A bond is actually debt issued by a corporation, municipality or other taxing authority, the federal government, or a foreign government. When you buy a bond you are in effect loaning money to the bond issuer. For example, if you bought a $10,000 corporate bond from Ford Motor Company, you would actually be loaning $10,000 to Ford pursuant to the terms associated with that particular bond. Most bonds have a definite maturity and interest rate assigned to them.
Bonds normally pay interest based on their par value and the interest rate that has been assigned to that particular group of bonds. For example, a $1,000 par value corporate bond that has an interest rate, or coupon rate, of 7% would generate income of $70 of interest income per year. Most corporate bond interest payments are made at six month intervals. Certain bonds do not make any interest payments. They are called zero coupon bonds.
Most bonds have an assigned maturity date at which the bond will be redeemed by the company and the par value of the bonds will be returned to the bond holder.
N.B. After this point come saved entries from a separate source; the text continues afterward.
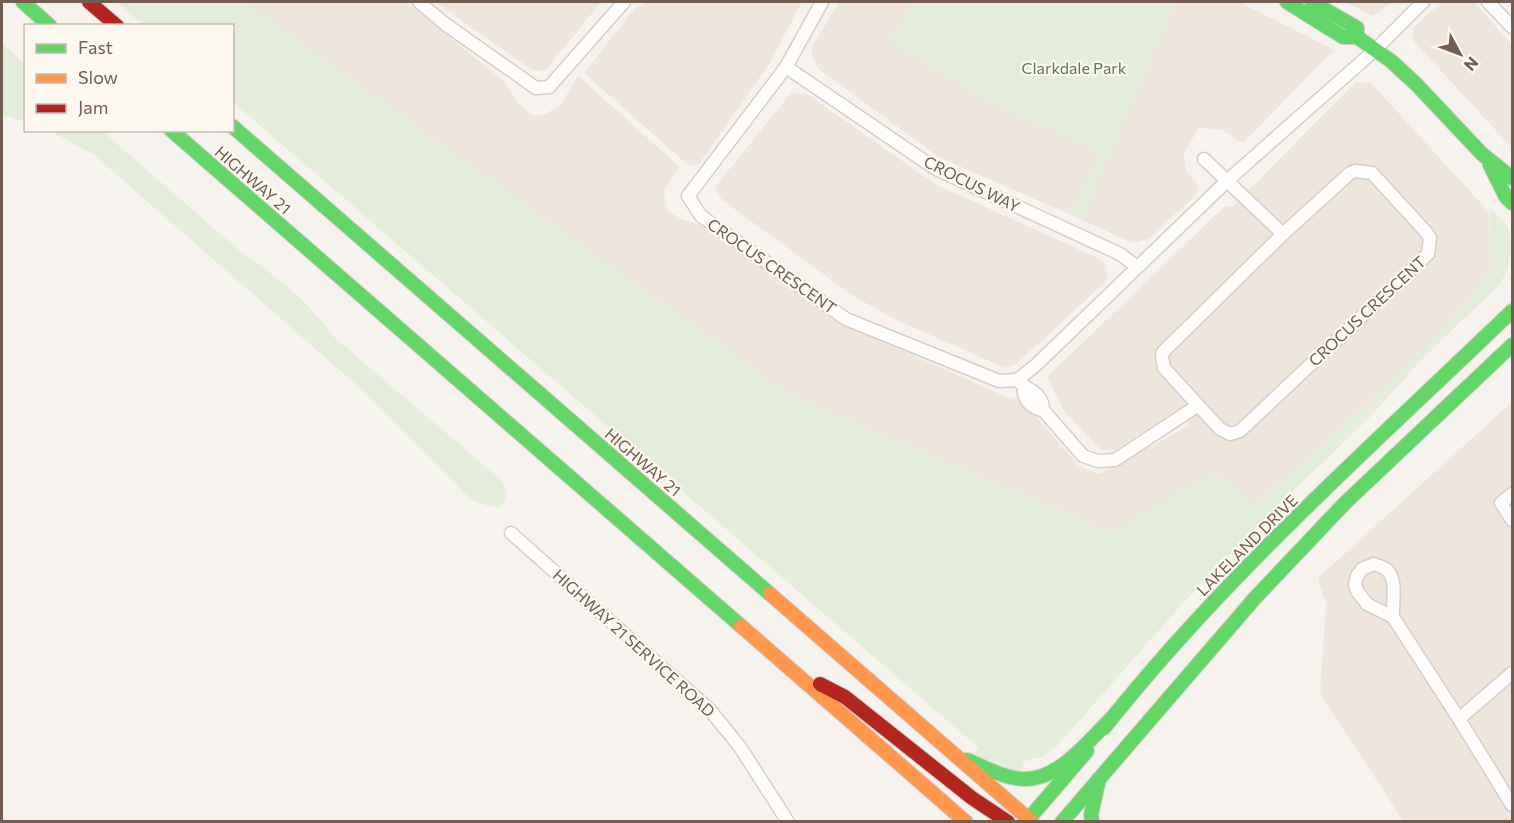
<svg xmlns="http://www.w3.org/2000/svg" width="1514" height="823" font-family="Commissioner,sans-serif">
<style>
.residential{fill:#eee6dc}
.green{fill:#e4ecda}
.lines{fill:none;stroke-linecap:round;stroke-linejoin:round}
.street-casing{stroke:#d4cfc9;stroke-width:15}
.fast-casing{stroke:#d4cfc9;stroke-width:16}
.slow-casing{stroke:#d4cfc9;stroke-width:16}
.jam-casing{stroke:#d4cfc9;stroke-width:16}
.street{stroke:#fefdfc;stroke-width:12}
.fast{stroke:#63d668;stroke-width:14}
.slow{stroke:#ff974d;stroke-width:14}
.jam{stroke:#b3261e;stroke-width:14}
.labels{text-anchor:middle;stroke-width:4.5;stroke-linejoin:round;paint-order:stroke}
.park-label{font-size:16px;fill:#597b4d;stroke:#fdf8f0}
.street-label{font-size:16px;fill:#725d50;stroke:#fdf8f0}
</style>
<rect width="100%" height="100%" fill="#f6f3ee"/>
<g class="residential">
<path d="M244 2H406L506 83 517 102 533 116 546 114 561 104 578 76 680 167 663 190 668 211 681 219 701 225 856 330 1007 397 1021 399 1079 466 1099 474 1189 426 1182 407 1115 450H1101L1065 412 1047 377 1224 207 1233 206 1356 82 1371 83 1489 212 1491 272 1430 343 1257 506 1214 471 1111 532 791 395Z"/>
<path d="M435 2H601L546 70H532Z"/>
<path d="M647 2H802L769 64 699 164 689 166 584 73 635 8Z"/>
<path d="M839 2H912L890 41 988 102 1099 153 1071 215 939 157 820 70 813 60 811 49Z"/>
<path d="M1176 2H1239L1334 50 1243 143 1222 130 1199 128 1184 153 1186 171 1199 186 1195 196 1148 239 1133 243 1082 220Z"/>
<path d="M1344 2H1392L1373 16Z"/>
<path d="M1442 2H1474L1512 45V148L1413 40V28Z"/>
<path d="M791 93 807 94 935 184 1102 260 1105 263 1108 277 1103 284 1015 365 1005 368 894 319 853 296 722 200 715 187Z"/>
<path d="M1512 402V821H1403L1320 693 1326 604 1318 578Z"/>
</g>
<g class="green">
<path d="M116 2H244L791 395 1110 532 1214 471 1258 506 1430 343 1491 273 1490 208C1495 213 1502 219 1507 225 1514 245 1511 271 1497 287L1425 356 1369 418 1265 518 1182 604 1056 747 1041 757 1022 762 1023 769 1020 772 975 755 979 748 233 102 232 26 144 25Z"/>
<path d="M912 2H1176L1082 220 1071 215 1099 153 988 102 890 41Z"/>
<path d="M2 43 25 65V122L2 115Z"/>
<path d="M50 131H102L241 252C276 275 311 305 336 339L499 478 507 491 505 502 499 508C482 505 466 500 457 484L359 387 93 154Z"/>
</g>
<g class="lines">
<g class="street-casing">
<g id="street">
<path d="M419 2 445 24 536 88 549 87 624 2"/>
<path d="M822 2 786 67 688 196 701 216 846 319 999 381 1017 380 1036 365 1228 180 1376 49 1423 2"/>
<path d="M1488 2 1512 27"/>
<path d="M786 67 936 169 1120 254 1137 267"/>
<path d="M1204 159 1283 234"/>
<path d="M1355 171 1372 173 1426 232 1430 238 1428 254 1240 431 1230 434 1220 429 1164 368 1162 357 1163 352 1283 234 1350 173Z"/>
<path d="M1017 380C1028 391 1043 392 1043 410L1083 456 1098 461 1115 460 1197 406"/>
<path d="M1024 386C1022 399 1031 408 1043 410"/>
<path d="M1512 494 1501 503 1512 520"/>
<path d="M511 533 710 710 740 747 788 822"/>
<path d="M1393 617C1392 604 1398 580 1387 570 1384 567 1378 566 1374 564L1362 569 1357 576 1355 584 1357 591 1367 604 1393 617 1459 719"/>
<path d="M1512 673 1459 719 1512 805"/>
</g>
</g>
<g class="fast-casing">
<g id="fast">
<path d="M23 2 50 26"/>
<path d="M1287 2 1343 37H1357L1391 61 1416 84 1482 154 1512 178"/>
<path d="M1312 2 1357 28V37"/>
<path d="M232 126 770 594"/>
<path d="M171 130 741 626"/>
<path d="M1490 165 1506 197 1512 203"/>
<path d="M1104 728C1225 575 1372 446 1512 311"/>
<path d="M967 760C985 767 1005 779 1025 779 1060 779 1088 741 1111 719"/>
<path d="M1026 822 1087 751"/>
<path d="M1062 822 1255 598 1345 503 1512 345"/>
<path d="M1092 822 1091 815 1099 779"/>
</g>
</g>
<g class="slow-casing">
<g id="slow">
<path d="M770 594 1032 822"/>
<path d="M741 626 966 822"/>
</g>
</g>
<g class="jam-casing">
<g id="jam">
<path d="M89 2 117 26"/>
<path d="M820 684 845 697 972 798 1008 822"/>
</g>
</g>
<use href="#street" class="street"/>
<use href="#fast" class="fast"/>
<use href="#slow" class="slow"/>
<use href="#jam" class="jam"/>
</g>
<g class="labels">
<g class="park-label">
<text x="1074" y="74">Clarkdale Park</text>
</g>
<g class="street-label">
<text transform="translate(253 180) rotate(41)" y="6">HIGHWAY 21</text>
<text transform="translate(972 184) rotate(27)" y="6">CROCUS WAY</text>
<text transform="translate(772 266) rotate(35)" y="6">CROCUS CRESCENT</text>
<text transform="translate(1367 311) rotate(-43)" y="6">CROCUS CRESCENT</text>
<text transform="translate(643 462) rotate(41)" y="6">HIGHWAY 21</text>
<text transform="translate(1247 545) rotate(-45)" y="6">LAKELAND DRIVE</text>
<text transform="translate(634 643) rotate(42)" y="6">HIGHWAY 21 SERVICE ROAD</text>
</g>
</g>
<rect width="1514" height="823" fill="none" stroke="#725d50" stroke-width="6"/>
<rect x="24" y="24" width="210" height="108" fill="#fdf8f0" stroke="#c5bab0" stroke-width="1.5"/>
<rect x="36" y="44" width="30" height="9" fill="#63d668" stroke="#c5bab0" stroke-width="1.5"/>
<text x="78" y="54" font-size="18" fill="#725d50">Fast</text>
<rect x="36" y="74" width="30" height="9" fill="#ff974d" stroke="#c5bab0" stroke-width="1.5"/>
<text x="78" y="84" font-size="18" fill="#725d50">Slow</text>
<rect x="36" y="104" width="30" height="9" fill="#b3261e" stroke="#c5bab0" stroke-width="1.5"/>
<text x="78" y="114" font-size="18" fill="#725d50">Jam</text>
<g transform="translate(1460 54) rotate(131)" stroke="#fdf8f0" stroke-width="4.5" paint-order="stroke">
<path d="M0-4.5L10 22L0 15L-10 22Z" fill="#725d50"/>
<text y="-9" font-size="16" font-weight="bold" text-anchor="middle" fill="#725d50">N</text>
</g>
</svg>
Bonds constantly fluctuate in value and may be worth more or less than what was originally paid for them if they are sold prior to their maturities. Factors that influence the value of a bond are its coupon rate, financial health of the issuer, bond ratings, economic conditions, interest rate levels, coupon rates, etc.
It is not certain that a bond issuer will be able to make interest payments on a timely basis, or at all, or that they will be able to return the par value of the bonds at the stated maturity date or ever. However, bonds are classified as liabilities to corporations and if a company goes bankrupt bondholders are entitled to make a claim against the assets of the company that issued the bond. One measure of a bond's safety or ability to make its interest and principal payments is its bond rating.
Most individuals invest in bonds for their income. However, some investors others see certain types of bonds to be vehicles that may provide growth and income, or even growth.